<<<<

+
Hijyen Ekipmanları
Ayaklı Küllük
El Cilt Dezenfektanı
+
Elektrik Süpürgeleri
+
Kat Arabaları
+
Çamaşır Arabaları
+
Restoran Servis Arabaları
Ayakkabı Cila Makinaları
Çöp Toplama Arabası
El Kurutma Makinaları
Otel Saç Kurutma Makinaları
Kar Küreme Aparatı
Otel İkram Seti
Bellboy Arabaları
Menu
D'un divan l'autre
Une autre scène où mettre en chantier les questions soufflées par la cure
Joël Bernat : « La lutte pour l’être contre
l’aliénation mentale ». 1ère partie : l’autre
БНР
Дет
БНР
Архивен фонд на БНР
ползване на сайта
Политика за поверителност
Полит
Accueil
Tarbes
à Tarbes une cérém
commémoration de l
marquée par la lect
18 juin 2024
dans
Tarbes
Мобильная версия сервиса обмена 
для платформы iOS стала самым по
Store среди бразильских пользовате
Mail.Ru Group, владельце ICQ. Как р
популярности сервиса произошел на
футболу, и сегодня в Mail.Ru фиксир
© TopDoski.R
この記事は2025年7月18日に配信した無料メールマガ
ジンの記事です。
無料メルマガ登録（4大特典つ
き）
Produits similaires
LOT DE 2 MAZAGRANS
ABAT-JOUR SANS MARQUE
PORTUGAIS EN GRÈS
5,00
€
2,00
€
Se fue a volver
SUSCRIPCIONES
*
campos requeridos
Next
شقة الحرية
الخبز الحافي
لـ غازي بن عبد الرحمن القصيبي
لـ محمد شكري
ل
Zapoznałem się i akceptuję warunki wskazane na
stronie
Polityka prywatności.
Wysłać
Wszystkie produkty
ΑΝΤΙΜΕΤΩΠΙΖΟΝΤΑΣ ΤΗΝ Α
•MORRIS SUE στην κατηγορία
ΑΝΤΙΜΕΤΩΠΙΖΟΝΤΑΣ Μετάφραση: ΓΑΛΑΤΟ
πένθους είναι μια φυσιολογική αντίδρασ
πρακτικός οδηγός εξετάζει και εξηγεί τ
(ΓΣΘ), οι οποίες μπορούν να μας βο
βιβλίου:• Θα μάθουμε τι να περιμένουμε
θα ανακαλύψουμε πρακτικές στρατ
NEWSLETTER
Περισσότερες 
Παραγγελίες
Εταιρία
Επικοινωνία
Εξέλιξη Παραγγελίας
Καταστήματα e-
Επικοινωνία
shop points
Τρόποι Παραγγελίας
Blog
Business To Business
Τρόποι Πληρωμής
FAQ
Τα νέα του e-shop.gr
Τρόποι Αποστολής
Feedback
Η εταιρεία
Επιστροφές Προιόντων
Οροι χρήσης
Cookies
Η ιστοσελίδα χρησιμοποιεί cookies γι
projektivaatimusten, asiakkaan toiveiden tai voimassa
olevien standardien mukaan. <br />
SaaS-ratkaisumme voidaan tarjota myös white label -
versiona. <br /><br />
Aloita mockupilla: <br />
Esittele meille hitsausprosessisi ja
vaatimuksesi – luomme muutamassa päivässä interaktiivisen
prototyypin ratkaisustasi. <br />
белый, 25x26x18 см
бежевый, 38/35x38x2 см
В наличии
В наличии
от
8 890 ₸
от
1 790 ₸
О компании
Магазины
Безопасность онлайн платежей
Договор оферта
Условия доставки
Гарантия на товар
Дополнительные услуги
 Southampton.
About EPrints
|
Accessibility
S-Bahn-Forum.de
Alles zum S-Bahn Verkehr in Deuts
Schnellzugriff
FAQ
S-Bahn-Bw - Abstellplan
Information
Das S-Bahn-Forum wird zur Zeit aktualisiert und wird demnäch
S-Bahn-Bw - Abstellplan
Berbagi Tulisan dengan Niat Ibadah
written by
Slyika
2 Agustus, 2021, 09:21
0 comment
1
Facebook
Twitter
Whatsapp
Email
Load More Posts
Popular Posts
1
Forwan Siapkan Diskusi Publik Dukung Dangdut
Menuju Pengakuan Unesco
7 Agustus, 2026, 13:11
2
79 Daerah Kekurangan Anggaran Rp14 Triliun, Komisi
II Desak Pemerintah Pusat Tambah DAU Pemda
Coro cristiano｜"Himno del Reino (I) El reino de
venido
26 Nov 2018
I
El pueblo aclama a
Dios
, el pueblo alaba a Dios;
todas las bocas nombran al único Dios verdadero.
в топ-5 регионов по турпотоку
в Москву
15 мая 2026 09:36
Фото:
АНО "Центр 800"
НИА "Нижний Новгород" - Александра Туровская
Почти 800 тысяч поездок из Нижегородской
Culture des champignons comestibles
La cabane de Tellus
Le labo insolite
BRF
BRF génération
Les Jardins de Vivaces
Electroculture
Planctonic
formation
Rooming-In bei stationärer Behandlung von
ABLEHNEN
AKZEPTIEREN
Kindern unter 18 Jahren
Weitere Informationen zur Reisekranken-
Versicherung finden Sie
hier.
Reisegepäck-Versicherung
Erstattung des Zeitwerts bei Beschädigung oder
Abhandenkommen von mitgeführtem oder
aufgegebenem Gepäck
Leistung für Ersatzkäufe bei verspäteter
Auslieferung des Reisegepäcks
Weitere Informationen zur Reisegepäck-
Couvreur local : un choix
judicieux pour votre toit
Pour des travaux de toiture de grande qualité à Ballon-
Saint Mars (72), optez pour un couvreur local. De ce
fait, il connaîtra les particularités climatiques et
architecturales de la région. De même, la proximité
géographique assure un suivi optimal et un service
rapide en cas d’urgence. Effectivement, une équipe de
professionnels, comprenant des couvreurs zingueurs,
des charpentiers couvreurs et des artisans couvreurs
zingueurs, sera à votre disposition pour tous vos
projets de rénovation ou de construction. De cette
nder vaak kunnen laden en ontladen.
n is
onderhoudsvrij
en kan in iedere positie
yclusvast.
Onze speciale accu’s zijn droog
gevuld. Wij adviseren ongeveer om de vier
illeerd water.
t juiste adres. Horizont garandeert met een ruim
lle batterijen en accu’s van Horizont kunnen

>>>>

— WHAT IS EXPECTED —
Return the lines of the records that include the string "autre".

— SOLUTION —
D'un divan l'autre
Une autre scène où mettre en chantier les questions soufflées par la cure
l’aliénation mentale ». 1ère partie : l’autre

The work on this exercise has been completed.